The firm often boasts of its commitment to science, but the report accuses them of manipulating people’s emotional responses to sell their products.
It’s no secret that most mothers want the very best for their children, and the hormones associated with childbirth kick new mothers into protective overdrive. It’s an emotional time compounded in many cases by a lack of sleep and difficulty navigating a new status quo, so many women are vulnerable during this time to marketing tactics that play on their desire to be a “good mother.”
In particular, Nestle has been contradictory in its health claims across different markets. Labels on their products in Hong Kong and Brazil, for example, advise parents not to give infants sucrose, while their infant milks in South Africa contain this ingredient. The European Food Safety Authority is also against using sucrose, as they say it can cause vomiting and failure to thrive.
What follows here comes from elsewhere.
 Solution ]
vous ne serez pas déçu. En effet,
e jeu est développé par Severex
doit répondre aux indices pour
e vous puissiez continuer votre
Similarly, they marketed some of their infant milks in Hong Kong as being healthier because they don’t contain added vanilla flavorings, but the same flavorings are present in other products they sell in South Africa and China.
Changing Markets Foundation’s Campaigns Director, Nusa Urbancic, told The Guardian: “If the science is clear that an ingredient is safe and beneficial for babies then such ingredients should be in all products. If an ingredient is not healthy, such as sucrose, then it should be in no products. Nestlé’s inconsistency on this point calls into serious question whether it is committed to science, as it professes to be.”
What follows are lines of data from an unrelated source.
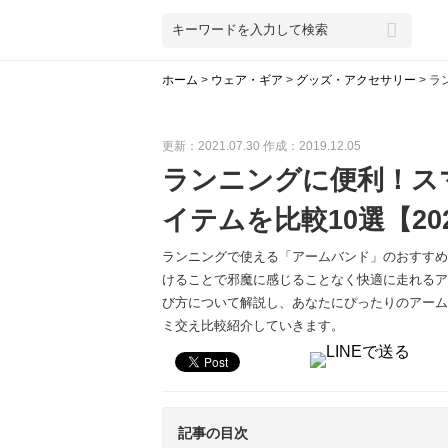
ホーム
>
ウェア・ギア
>
グッズ・アクセサリー
>
ラ
更新：2021.07.30
作成：2019.12.05
ランニングに便利！ス
イテムを比較10選【20
ランニングで使える「アームバンド」のおすすめ
けることで邪魔に感じることなく快適に走れるア
び方について解説し、あなたにぴったりのアーム
ミ交え比較紹介していきます。
記事の目次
In addition, the report takes issue with Nestle using phrases like “closest to breastmilk” in its marketing. The EFSA advises against using these words, and the WHO marketing code strictly forbids comparing infant milk products to breastmilk in any way because many of the substances found in breastmilk cannot be engineered. The phrase was also used by the company arbitrarily across products with different formulations, making it clear that its use was purely as a marketing tool.
This is extremely misleading as breastmilk is a personalized form of nourishment that is constantly adapted according to the baby’s needs and contains live substances like immune compounds and antibodies that cannot be replicated in a laboratory.
The report is calling on Nestle to review its products. The company is the global market leader when it comes to infant milk products, enjoying nearly a quarter of the market share. The authors would also like to see tight global standards when it comes to infant milk.
Nestle has long been criticized for its marketing practices when it comes to baby milk products. In the 1970s, it was accused of discouraging mothers from breastfeeding, particularly in developing countries, despite it being not only healthier but also cheaper than formula. One group boycotted Nestle for seven years over their stance.
Being unable to provide a baby with breastmilk can be very disheartening for new mothers, and the last thing these women need is to have multinational corporations exploiting their vulnerability with deceptive marketing practices that could compromise their babies’ health.